GROWTH AND DEVELOPMENT • Michigan's Defense.
The Wolverines forced three turnovers, held Nebraska to a season-low in total yards and didn't allow a third-down conversion until the end of the third quarter in a 45-17 rout, sealing the most dramatic single-season turnaround of any unit in the country. After finishing dead last in the Big Ten in total defense, scoring defense and passing defense in 2010, Michigan ranks in the top-15 nationally in all three categories under first-year defensive coordinator Greg Mattison, its best all-around effort since the 2006 team that came within a field goal of playing for the BCS championship.
ECONOMICS • Bryson Beirne, Arizona.
After nearly five full seasons spent almost entirely on the bench, Beirne finally got his return on investment Saturday night with the game-winning touchdown pass in the Wildcats' 31-27 win over rival Arizona State. That happened to be Beirne's only pass after replacing injured starter Nick Foles with six minutes to play in the fourth quarter, and it belonged almost entirely to the run-after-catch efforts of senior receiver Juron Criner.

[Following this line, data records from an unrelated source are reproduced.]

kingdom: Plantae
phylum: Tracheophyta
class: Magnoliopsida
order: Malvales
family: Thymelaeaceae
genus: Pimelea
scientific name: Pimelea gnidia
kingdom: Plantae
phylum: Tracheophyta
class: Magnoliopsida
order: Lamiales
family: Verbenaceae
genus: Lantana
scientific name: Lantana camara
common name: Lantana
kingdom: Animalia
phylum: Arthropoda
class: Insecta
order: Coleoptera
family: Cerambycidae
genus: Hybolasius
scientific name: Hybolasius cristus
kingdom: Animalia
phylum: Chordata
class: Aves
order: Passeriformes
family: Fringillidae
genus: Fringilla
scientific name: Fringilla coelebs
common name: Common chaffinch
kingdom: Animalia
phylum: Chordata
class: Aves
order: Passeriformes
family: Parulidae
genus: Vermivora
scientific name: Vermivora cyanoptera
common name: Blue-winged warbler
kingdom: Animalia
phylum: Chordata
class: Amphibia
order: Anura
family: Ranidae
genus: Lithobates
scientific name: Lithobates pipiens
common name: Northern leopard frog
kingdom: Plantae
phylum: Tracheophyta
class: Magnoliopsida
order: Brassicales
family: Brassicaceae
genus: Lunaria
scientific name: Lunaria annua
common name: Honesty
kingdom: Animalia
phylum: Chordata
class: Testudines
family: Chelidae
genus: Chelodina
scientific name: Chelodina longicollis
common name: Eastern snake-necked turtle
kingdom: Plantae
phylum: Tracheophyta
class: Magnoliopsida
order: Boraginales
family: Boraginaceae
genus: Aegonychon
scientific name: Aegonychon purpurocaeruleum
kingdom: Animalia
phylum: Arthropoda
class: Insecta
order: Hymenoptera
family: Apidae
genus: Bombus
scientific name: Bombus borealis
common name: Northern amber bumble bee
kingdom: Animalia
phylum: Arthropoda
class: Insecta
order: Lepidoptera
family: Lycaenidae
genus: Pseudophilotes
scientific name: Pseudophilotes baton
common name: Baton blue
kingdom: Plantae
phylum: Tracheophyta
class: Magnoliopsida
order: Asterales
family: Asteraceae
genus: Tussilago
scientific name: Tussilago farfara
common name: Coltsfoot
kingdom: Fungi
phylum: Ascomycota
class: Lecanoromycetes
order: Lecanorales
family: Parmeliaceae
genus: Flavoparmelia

Under the circumstances, there couldn't have been a much more satisfying payoff.
GEOMETRY • Kendall Wright, Baylor
Wright is a "general studies" major, but demonstrated an uncanny knack for angles on the biggest play of the Bears' upset over Oklahoma, a freak carom that went from game-changing Sooner interception to game-changing Baylor touchdown from 87 yards out:
That was Wright's only touchdown of the night, but his other seven receptions put him over 200 yards for the second time this season, and back into the Big 12 lead on the year.